Friday, March 31

Calviño urges banks to guarantee service to the elderly


  • The vice president urgently summons the employer leaders and gives them a month to present new measures

New public slap on the wrist Nadia Calvin to the banks. As she did last spring with the salaries and salaries of senior executives, the economic vice president wanted to make her discomfort with the industry for deterioration of service that it lends to the elderly, which has worsened in recent months as a result of entity mergers and massive branch closures. For this, it has summoned this urgent Thursday to those responsible for the three bank employers (AEB, CECA and UNACC), to which it has given one month term to unfold New measures. The message that he wanted to convey to society is that “the Government urges to guarantee the financial inclusion of the elderly”.

The problems of financial exclusion caused by the banking reconversion have been a constant in the public debate since the previous crisis of 2008-2014, which took a good part of the sector ahead. Until now, it was more common for the controversy to focus on rural populations that do not have an office (they have increased by 23% since 2008, from 3,569 to 4,405 at the end of 2020). But in the last few months, the problems that the old people with the limitation of window service hours, the queues that this has caused in the midst of the pandemic, and the obligation to carry out certain procedures at ATMs or by digital means.

Special repercussion has had the initiative of Carlos San Juan, a 78-year-old retired doctor, to collect signatures through the change.org platform to claim a “more human treatment” in the branches. “Maybe for a young person a digital procedure do not involve any effort, but for many seniors withdrawing money or making a transfer becomes impossible if it is through an application. I have reached feel humiliated asking for help at a bank and being talked to like I was an idiot for not knowing how to complete an operation. And I have seen that bad treatment directed at other people”, he denounced in an initiative that has already received more than 323,000 supports.

New measures

The increasing public visibility of the problem led Calviño on Wednesday to convene for this Thursday Jose Maria Roldan (president of the employers association of AEB banks), Jose Maria Mendez (general manager of the association of savings banks CECA) and Cristina Freijanes (general secretary of the organization of credit cooperatives UNACC), in addition to the director of conduct of entities of the Bank of SpainFernando Tejada.

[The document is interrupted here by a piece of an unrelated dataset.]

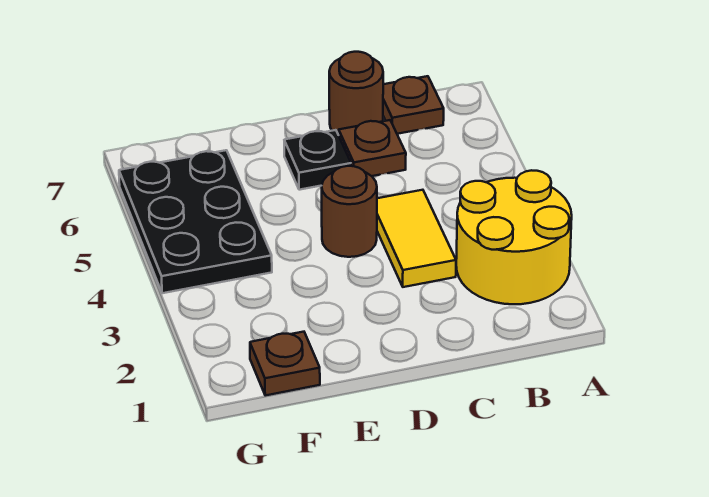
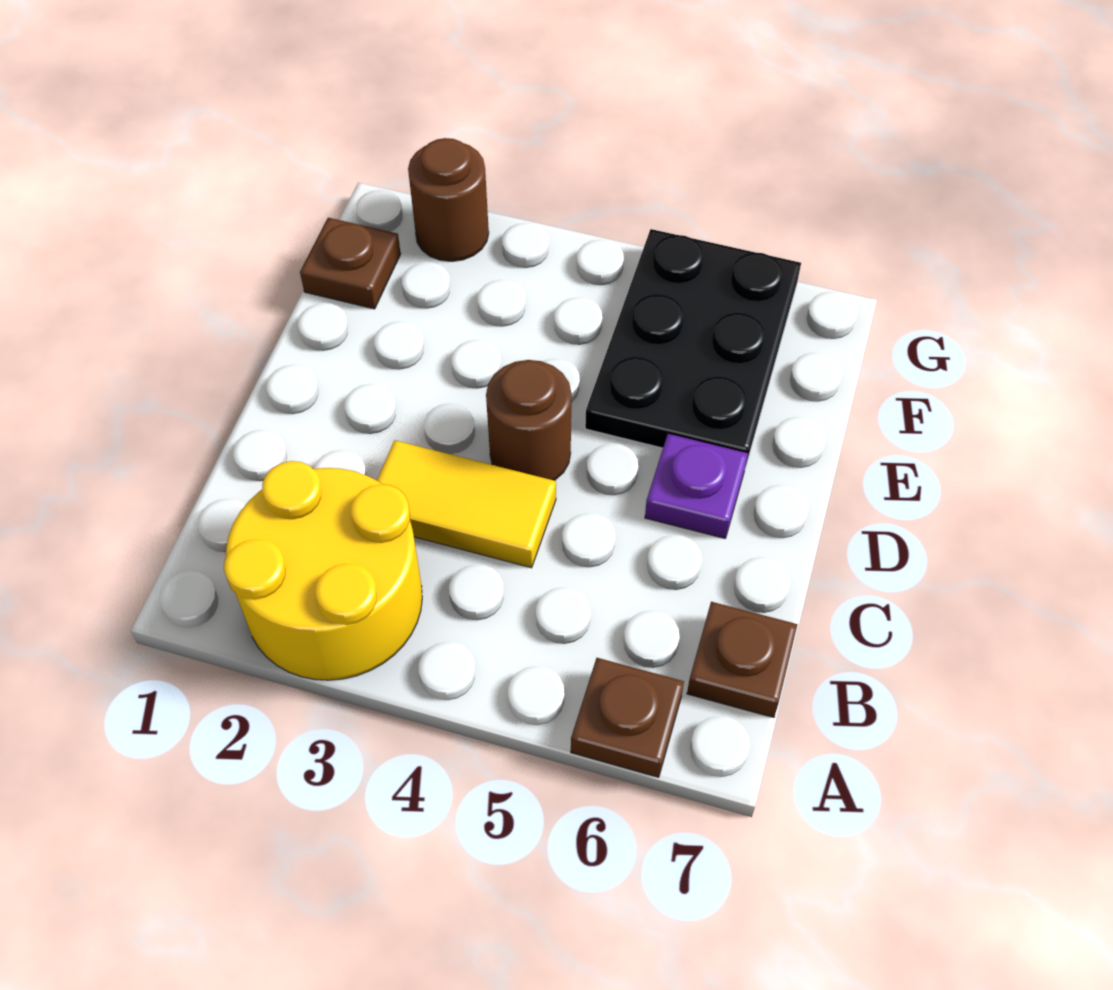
brown 1x1 plate [339,120,406,176] -> brown 1x1 plate moved to [571,658,684,777]
brown 1x1 round brick [329,52,383,135] -> brown 1x1 round brick moved to [408,138,489,261]
black 1x1 plate [284,130,351,190] -> purple 1x1 plate [645,434,748,538]
black 2x3 plate [119,150,272,293] -> black 2x3 plate turned to [585,229,801,467]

At the meeting it was agreed that the Observatory for Financial Inclusion launched by employers last July will make a diagnosis of the situation and that within a month the banking associations will propose new measures.

“Last year we urge action and the sector signed a strategic protocol to reinforce the social and sustainable commitment, very oriented to guarantee the provision of services in rural areas. Since then they have been running creative solutions, but it is clear that are not enough to respond to the specific situation of vulnerable groups and especially the elderly. At the meeting we agreed on the necessity and urgency to address additional measures,” Calviño assured in a video.

hit effect

Related news

The vice president’s initiative has caused surprise and upset on the bench, who has interpreted it mainly as a image operation of the minister. “What he wanted was to take a picture and launch the idea that it gives us a wake-up call; if he had wanted something else, we could have held discreet meetings and publicly present a battery of measures at the end of them,” says a banking source, succeeding in summarizing the general feeling of the sector.

The different entities consulted admit that are taking place problems in care for the elderly, but they highlight that it is something common to many economic sectors due to digitization. “It’s not a banking challenge, it’s a country straight. You only have to see how complex it is to carry out procedures with public administrations, for example”, criticizes another source. “I don’t know what we are going to be able to put together in the banks, but there is pressure and something will have to be done,” adds a third.